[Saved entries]

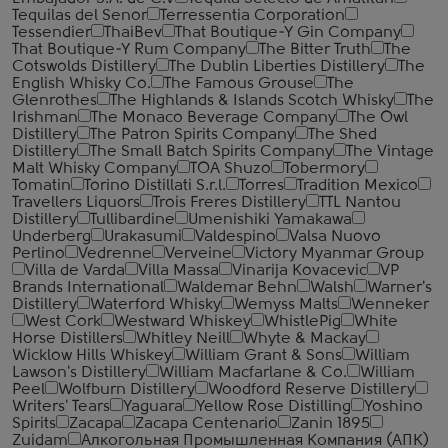
Tequilas del Senor
Terressentia Corporation
Tessendier
ThaiBev
That Boutique-Y Gin Company
That Boutique-Y Rum Company
The Bitter Truth
The
Cotswolds Distillery
The Dublin Liberties Distillery
The
English Whisky Co.
The Famous Grouse
The
Glenrothes
The Highlands & Islands Scotch Whisky
The
Irishman
The Monaco Beverage Company
The Owl
Distillery
The Patron Spirits Company
The Shed
Distillery
The Small Batch Spirits Company
The Vintage
Malt Whisky Company
TOA Shuzo
Tobermory
Tomatin
Torino Distillati S.r.l.
Torres
Tradition Mexico
Travellers Liquors
Trois Freres Distillery
TTL Nantou
Distillery
Tullibardine
Umenishiki Yamakawa
Underberg
Urakasumi
Valdespino
Valsa Nuovo
Perlino
Vedrenne
Verveine
Victory Myanmar Group
Villa de Varda
Villa Massa
Vinarija Kovacevic
VP
Brands International
Waldemar Behn
Walsh
Warner's
Distillery
Waterford Whisky
Wemyss Malts
Wenneker
West Cork
Westward Whiskey
WhistlePig
White
Horse Distillers
Whitley Neill
Whyte & Mackay
Wicklow Hills Whiskey
William Grant & Sons
William
Lawson's Distillery
William Macfarlane & Co.
William
Peel
Wolfburn Distillery
Woodford Reserve Distillery
Writers' Tears
Yaguara
Yellow Rose Distilling
Yoshino
Spirits
Zacapa
Zacapa Centenario
Zanin 1895
Zuidam
Алкогольная Промышленная Компания (АПК)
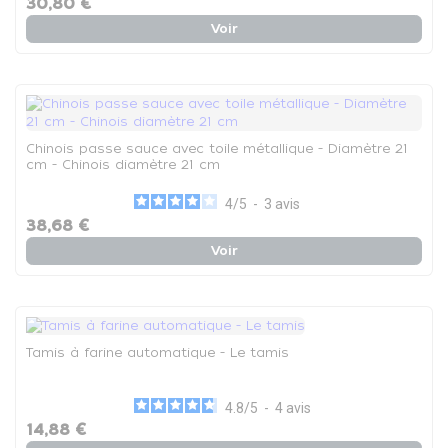
30,80 €
Voir
Chinois passe sauce avec toile métallique - Diamètre 21
cm - Chinois diamètre 21 cm
4
/
5
-
3
avis
38,68 €
Voir
Tamis à farine automatique - Le tamis
4.8
/
5
-
4
avis
14,88 €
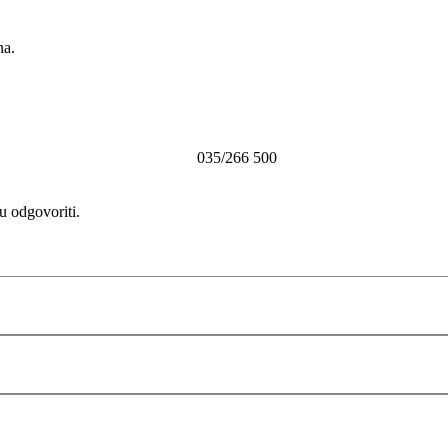
na.
035/266 500
 odgovoriti.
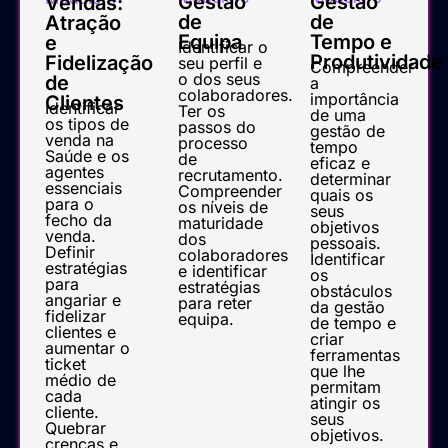
Gestão
Gestão
Vendas:
de
de
Atração
Equipa
Tempo e
e
Identificar o
Produtividade
Fidelização
seu perfil e
Compreender
o dos seus
de
a
colaboradores.
importância
Clientes
Identificar
Ter os
de uma
os tipos de
passos do
gestão de
venda na
processo
tempo
Saúde e os
de
eficaz e
agentes
recrutamento.
determinar
essenciais
Compreender
quais os
para o
os níveis de
seus
fecho da
maturidade
objetivos
venda.
dos
pessoais.
Definir
colaboradores
Identificar
estratégias
e identificar
os
para
estratégias
obstáculos
angariar e
para reter
da gestão
fidelizar
equipa.
de tempo e
clientes e
criar
aumentar o
ferramentas
ticket
que lhe
médio de
permitam
cada
atingir os
cliente.
seus
Quebrar
objetivos.
crenças e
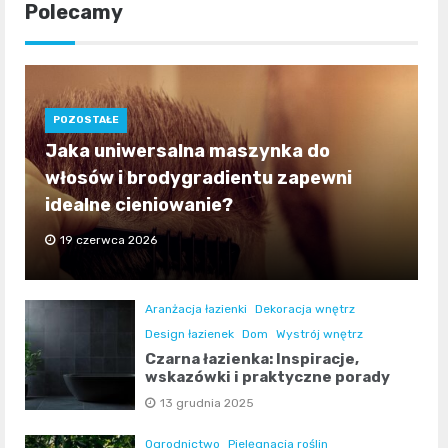
Polecamy
POZOSTAŁE
Jaka uniwersalna maszynka do
włosów i brodygradientu zapewni
idealne cieniowanie?
19 czerwca 2026
Aranżacja łazienki
Dekoracja wnętrz
Design łazienek
Dom
Wystrój wnętrz
Czarna łazienka: Inspiracje,
wskazówki i praktyczne porady
13 grudnia 2025
Ogrodnictwo
Pielęgnacja roślin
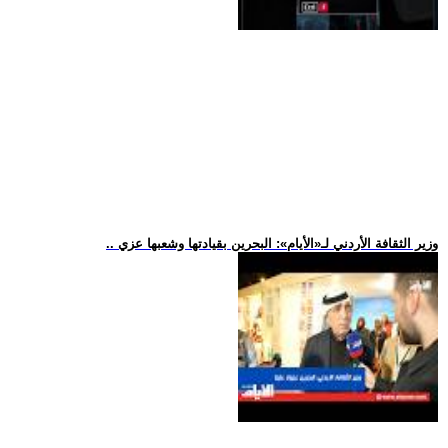
.. وزير الثقافة الأردني لـ«الأيام»: البحرين بقيادتها وشعبها عزي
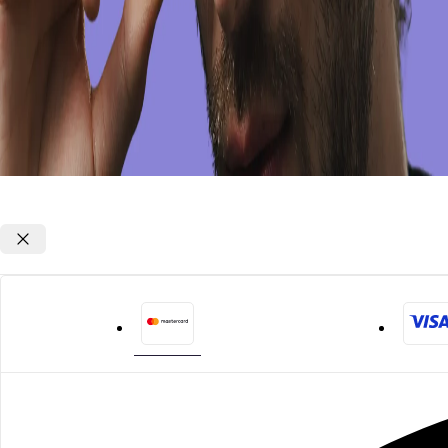
Opções de parcelamento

**About this task:**
Pull out every line of text from the material above and reproduce each one word for word. Leave the pictures out of your answer.

**Answer space:**
Tequilas del Senor
Terressentia Corporation
Tessendier
ThaiBev
That Boutique-Y Gin Company
That Boutique-Y Rum Company
The Bitter Truth
The
Cotswolds Distillery
The Dublin Liberties Distillery
The
English Whisky Co.
The Famous Grouse
The
Glenrothes
The Highlands & Islands Scotch Whisky
The
Irishman
The Monaco Beverage Company
The Owl
Distillery
The Patron Spirits Company
The Shed
Distillery
The Small Batch Spirits Company
The Vintage
Malt Whisky Company
TOA Shuzo
Tobermory
Tomatin
Torino Distillati S.r.l.
Torres
Tradition Mexico
Travellers Liquors
Trois Freres Distillery
TTL Nantou
Distillery
Tullibardine
Umenishiki Yamakawa
Underberg
Urakasumi
Valdespino
Valsa Nuovo
Perlino
Vedrenne
Verveine
Victory Myanmar Group
Villa de Varda
Villa Massa
Vinarija Kovacevic
VP
Brands International
Waldemar Behn
Walsh
Warner's
Distillery
Waterford Whisky
Wemyss Malts
Wenneker
West Cork
Westward Whiskey
WhistlePig
White
Horse Distillers
Whitley Neill
Whyte & Mackay
Wicklow Hills Whiskey
William Grant & Sons
William
Lawson's Distillery
William Macfarlane & Co.
William
Peel
Wolfburn Distillery
Woodford Reserve Distillery
Writers' Tears
Yaguara
Yellow Rose Distilling
Yoshino
Spirits
Zacapa
Zacapa Centenario
Zanin 1895
Zuidam
Алкогольная Промышленная Компания (АПК)
30,80 €
Voir
Chinois passe sauce avec toile métallique - Diamètre 21
cm - Chinois diamètre 21 cm
4
/
5
-
3
avis
38,68 €
Voir
Tamis à farine automatique - Le tamis
4.8
/
5
-
4
avis
14,88 €
na.
035/266 500
 odgovoriti.
Gestão
Gestão
Vendas:
de
de
Atração
Equipa
Tempo e
e
Identificar o
Produtividade
Fidelização
seu perfil e
Compreender
o dos seus
de
a
colaboradores.
importância
Clientes
Identificar
Ter os
de uma
os tipos de
passos do
gestão de
venda na
processo
tempo
Saúde e os
de
eficaz e
agentes
recrutamento.
determinar
essenciais
Compreender
quais os
para o
os níveis de
seus
fecho da
maturidade
objetivos
venda.
dos
pessoais.
Definir
colaboradores
Identificar
estratégias
e identificar
os
para
estratégias
obstáculos
angariar e
para reter
da gestão
fidelizar
equipa.
de tempo e
clientes e
criar
aumentar o
ferramentas
ticket
que lhe
médio de
permitam
cada
atingir os
cliente.
seus
Quebrar
objetivos.
crenças e
Polecamy
POZOSTAŁE
Jaka uniwersalna maszynka do
włosów i brodygradientu zapewni
idealne cieniowanie?
19 czerwca 2026
Aranżacja łazienki
Dekoracja wnętrz
Design łazienek
Dom
Wystrój wnętrz
Czarna łazienka: Inspiracje,
wskazówki i praktyczne porady
13 grudnia 2025
Ogrodnictwo
Pielęgnacja roślin
.. وزير الثقافة الأردني لـ«الأيام»: البحرين بقيادتها وشعبها عزي
Opções de parcelamento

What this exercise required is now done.